The exclusion-list formularies—ESI’s National Preferred Formulary and CVS’s Value Formulary—certainly claim to provide a lot of deals for clients. What are in these deals for regional plans?  First, let’s define what we mean by the term regional plan. A regional plan encompasses one state or multiple states in the same geographical area as the primary service area. The focus of this article is on regional plans that manage their own pharmacy and therapeutics (P&T) committees and review and place drugs on formularies independently of the pharmacy benefit manager (PBM) that administers services. These tend to be larger regional plans with memberships in the millions.

Adopt, adapt, or build? That is the question.

For certain lines of business, typically self-funded employers or large fully insured employers, a regional plan may need to offer an exclusion formulary in order to compete against other plans and PBMs in their market space. Plans need to make a choice as to whether to simply adopt their PBM’s exclusion formulary and rebrand it (though this has implications for their P&T process) or adapt it. At my former organization, we opted to build our own. While we incorporated many of the PBM exclusions—due to rebate deals in which we participated—we also expanded the number of “nuisance” drugs that were excluded. These included:

  • Branded versions of drugs that had lost patent protection and are generically available
  • High-priced combinations or formulations of older, generically available drugs
  • High-priced combinations or formulations of older drugs a customer could purchase over the counter without a prescription
  • Ointments, salves, balms, and other topicals that have no active pharmaceutical ingredients—the FDA classifies these as devices since they are not pharmacologically active but (are marketed as having an) effect on the structure or function of a body part

So, what does the next iteration of PBM exclusion formularies mean for regional plans?  Truthfully, it means they will have to iterate as well to stay competitive and relevant in market.

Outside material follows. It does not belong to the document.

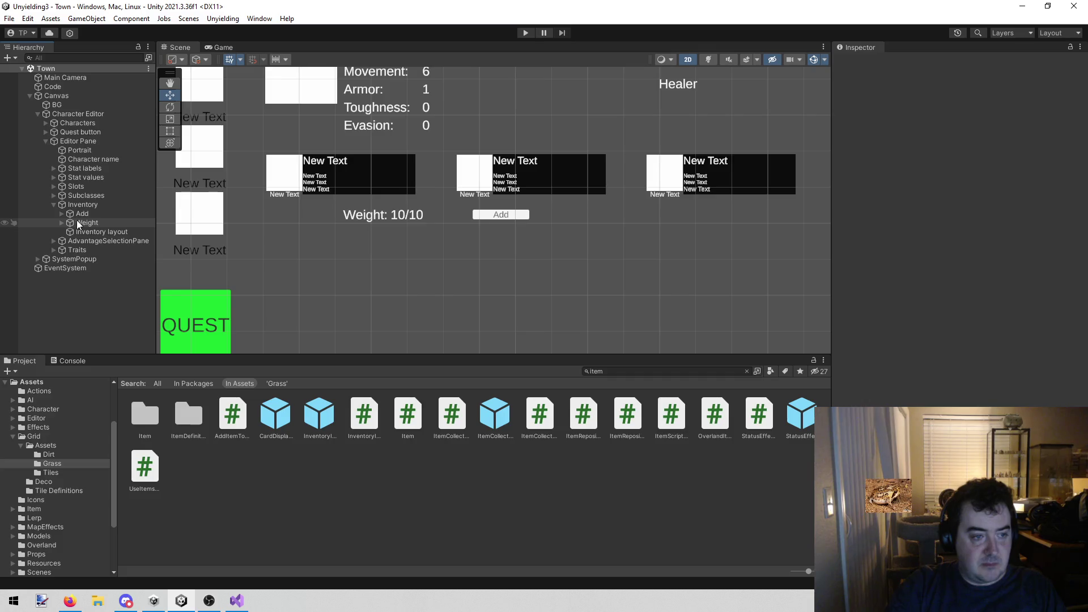
click(525, 33)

Big-ticket rebate-linked exclusions (specifically for products in the inflammatory conditions and diabetes) will continue to be driven from the PBM.

Other additions to the exclusion lists managed by regional plans will continue, but more in the nuisance area, with particular focus on drugs that enter the market with extremely high costs relative to the competing therapies (especially generics). You may also see some changes to the benefit structure, wherein drugs that cannot be outright excluded may be placed on the highest non-specialty copay tier, typically nonpreferred Tier 3. This could include some of those nuisance brands as well as some high priced generics.

In the long run, exclusions are here to stay. PBMs determine exclusions that drive value for clients, and regional health plans benefit from exclusions. Those that own their formulary independently from the PBM leverage the exclusions as well as incorporate other exclusions to stay competitive and relevant in an environment rich with acquisitions and mergers.